● INPUT MATERIAL
****************************************

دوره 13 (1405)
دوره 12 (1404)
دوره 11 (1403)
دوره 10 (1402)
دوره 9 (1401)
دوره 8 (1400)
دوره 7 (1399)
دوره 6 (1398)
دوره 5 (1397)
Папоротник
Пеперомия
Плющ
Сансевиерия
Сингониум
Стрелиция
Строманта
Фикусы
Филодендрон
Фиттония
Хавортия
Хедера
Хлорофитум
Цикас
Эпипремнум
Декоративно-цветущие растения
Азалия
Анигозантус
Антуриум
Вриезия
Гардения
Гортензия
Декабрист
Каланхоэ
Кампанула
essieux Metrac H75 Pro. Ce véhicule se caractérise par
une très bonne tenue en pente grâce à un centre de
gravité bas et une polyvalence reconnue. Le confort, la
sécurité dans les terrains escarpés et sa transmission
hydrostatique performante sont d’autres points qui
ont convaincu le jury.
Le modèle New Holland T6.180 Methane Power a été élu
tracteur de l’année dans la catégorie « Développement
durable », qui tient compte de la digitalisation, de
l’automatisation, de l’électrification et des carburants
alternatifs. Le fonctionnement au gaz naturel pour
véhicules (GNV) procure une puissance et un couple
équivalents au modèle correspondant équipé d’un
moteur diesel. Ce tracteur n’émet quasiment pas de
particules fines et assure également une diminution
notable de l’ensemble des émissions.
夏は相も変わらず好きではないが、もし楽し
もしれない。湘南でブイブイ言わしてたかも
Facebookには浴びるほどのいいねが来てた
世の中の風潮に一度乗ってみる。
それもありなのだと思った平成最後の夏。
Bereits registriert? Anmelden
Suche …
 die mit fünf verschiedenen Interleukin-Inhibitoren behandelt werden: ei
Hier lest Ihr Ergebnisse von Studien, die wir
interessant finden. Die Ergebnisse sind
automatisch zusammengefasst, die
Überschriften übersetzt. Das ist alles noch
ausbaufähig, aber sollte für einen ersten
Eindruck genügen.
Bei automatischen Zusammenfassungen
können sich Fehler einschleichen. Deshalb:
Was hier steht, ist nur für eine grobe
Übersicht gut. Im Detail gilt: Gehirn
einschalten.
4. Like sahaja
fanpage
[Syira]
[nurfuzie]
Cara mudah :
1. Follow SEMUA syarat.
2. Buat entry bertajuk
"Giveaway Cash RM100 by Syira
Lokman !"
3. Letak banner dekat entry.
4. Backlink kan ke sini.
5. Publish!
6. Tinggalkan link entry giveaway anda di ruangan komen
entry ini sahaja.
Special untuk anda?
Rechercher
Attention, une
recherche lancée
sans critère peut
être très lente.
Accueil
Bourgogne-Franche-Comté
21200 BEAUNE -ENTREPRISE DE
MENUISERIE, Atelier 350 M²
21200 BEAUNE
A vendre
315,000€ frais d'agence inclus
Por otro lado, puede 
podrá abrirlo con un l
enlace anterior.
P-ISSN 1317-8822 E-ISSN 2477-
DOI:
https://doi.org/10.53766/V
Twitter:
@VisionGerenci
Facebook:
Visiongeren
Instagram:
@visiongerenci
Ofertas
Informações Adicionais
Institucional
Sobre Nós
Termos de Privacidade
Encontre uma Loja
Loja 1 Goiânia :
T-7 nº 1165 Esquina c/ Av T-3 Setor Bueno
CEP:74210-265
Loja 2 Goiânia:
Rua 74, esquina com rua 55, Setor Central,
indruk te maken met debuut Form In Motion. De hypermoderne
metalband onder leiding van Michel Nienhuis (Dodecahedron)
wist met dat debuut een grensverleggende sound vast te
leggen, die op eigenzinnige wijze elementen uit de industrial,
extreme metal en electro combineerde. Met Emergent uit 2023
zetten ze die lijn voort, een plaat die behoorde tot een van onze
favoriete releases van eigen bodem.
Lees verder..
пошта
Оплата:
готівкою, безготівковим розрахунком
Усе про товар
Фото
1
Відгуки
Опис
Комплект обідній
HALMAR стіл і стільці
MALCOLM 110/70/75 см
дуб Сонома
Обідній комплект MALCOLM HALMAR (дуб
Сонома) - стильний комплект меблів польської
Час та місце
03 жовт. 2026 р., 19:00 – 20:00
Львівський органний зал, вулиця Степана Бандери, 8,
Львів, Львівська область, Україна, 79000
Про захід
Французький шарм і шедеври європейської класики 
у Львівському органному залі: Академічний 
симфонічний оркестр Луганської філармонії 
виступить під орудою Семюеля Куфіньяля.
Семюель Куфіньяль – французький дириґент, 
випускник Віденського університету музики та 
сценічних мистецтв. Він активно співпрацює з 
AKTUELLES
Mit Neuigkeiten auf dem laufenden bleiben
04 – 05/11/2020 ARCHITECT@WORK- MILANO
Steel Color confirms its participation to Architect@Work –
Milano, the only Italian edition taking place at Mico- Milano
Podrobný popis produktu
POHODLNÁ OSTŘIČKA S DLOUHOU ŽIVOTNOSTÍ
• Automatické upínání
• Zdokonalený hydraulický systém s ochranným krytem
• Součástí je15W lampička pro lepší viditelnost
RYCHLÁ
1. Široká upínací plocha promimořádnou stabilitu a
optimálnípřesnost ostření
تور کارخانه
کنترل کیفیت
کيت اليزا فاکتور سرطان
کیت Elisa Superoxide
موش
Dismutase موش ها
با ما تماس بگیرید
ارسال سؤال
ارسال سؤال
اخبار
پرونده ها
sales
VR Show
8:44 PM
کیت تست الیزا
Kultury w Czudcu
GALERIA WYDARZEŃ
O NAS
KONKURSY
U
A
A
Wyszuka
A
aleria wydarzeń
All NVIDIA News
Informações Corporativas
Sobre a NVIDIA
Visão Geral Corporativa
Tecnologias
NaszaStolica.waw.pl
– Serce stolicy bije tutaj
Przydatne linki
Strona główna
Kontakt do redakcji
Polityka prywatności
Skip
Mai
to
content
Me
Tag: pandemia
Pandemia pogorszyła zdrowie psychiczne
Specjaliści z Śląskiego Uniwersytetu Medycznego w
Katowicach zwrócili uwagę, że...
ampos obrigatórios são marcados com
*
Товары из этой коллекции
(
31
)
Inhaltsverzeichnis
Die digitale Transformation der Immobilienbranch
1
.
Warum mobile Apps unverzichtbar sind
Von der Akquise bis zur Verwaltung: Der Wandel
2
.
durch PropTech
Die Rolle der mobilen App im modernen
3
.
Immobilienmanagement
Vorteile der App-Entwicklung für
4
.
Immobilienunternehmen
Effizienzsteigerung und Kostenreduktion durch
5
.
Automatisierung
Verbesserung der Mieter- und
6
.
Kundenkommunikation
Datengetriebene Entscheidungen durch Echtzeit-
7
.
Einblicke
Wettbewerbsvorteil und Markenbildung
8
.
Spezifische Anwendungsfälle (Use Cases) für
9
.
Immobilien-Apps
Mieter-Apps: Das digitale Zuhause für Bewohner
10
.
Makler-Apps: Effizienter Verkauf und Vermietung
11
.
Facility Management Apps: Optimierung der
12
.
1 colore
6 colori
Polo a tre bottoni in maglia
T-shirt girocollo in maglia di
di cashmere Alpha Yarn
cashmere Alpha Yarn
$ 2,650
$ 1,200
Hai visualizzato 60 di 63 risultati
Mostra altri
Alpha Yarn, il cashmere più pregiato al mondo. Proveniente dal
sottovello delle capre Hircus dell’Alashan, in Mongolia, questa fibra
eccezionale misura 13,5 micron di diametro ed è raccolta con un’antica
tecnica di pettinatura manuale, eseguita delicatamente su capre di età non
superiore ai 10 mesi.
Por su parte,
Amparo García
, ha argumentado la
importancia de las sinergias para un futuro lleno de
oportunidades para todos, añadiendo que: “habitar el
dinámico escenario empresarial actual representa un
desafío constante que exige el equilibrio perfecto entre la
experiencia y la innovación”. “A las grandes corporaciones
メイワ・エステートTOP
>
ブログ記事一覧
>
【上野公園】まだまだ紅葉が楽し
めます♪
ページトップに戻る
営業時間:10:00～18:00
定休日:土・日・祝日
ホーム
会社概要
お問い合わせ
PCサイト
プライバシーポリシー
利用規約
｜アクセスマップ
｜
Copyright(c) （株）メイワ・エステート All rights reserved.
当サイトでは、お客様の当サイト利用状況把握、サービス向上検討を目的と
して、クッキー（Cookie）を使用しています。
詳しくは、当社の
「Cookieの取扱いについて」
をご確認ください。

****************************************

Could you render the material as a numbered list, from its first line through the line that contains "die mit fünf", leaving out any blank lines?

1. دوره 13 (1405)
2. دوره 12 (1404)
3. دوره 11 (1403)
4. دوره 10 (1402)
5. دوره 9 (1401)
6. دوره 8 (1400)
7. دوره 7 (1399)
8. دوره 6 (1398)
9. دوره 5 (1397)
10. Папоротник
11. Пеперомия
12. Плющ
13. Сансевиерия
14. Сингониум
15. Стрелиция
16. Строманта
17. Фикусы
18. Филодендрон
19. Фиттония
20. Хавортия
21. Хедера
22. Хлорофитум
23. Цикас
24. Эпипремнум
25. Декоративно-цветущие растения
26. Азалия
27. Анигозантус
28. Антуриум
29. Вриезия
30. Гардения
31. Гортензия
32. Декабрист
33. Каланхоэ
34. Кампанула
35. essieux Metrac H75 Pro. Ce véhicule se caractérise par
36. une très bonne tenue en pente grâce à un centre de
37. gravité bas et une polyvalence reconnue. Le confort, la
38. sécurité dans les terrains escarpés et sa transmission
39. hydrostatique performante sont d’autres points qui
40. ont convaincu le jury.
41. Le modèle New Holland T6.180 Methane Power a été élu
42. tracteur de l’année dans la catégorie « Développement
43. durable », qui tient compte de la digitalisation, de
44. l’automatisation, de l’électrification et des carburants
45. alternatifs. Le fonctionnement au gaz naturel pour
46. véhicules (GNV) procure une puissance et un couple
47. équivalents au modèle correspondant équipé d’un
48. moteur diesel. Ce tracteur n’émet quasiment pas de
49. particules fines et assure également une diminution
50. notable de l’ensemble des émissions.
51. 夏は相も変わらず好きではないが、もし楽し
52. もしれない。湘南でブイブイ言わしてたかも
53. Facebookには浴びるほどのいいねが来てた
54. 世の中の風潮に一度乗ってみる。
55. それもありなのだと思った平成最後の夏。
56. Bereits registriert? Anmelden
57. Suche …
58.  die mit fünf verschiedenen Interleukin-Inhibitoren behandelt werden: ei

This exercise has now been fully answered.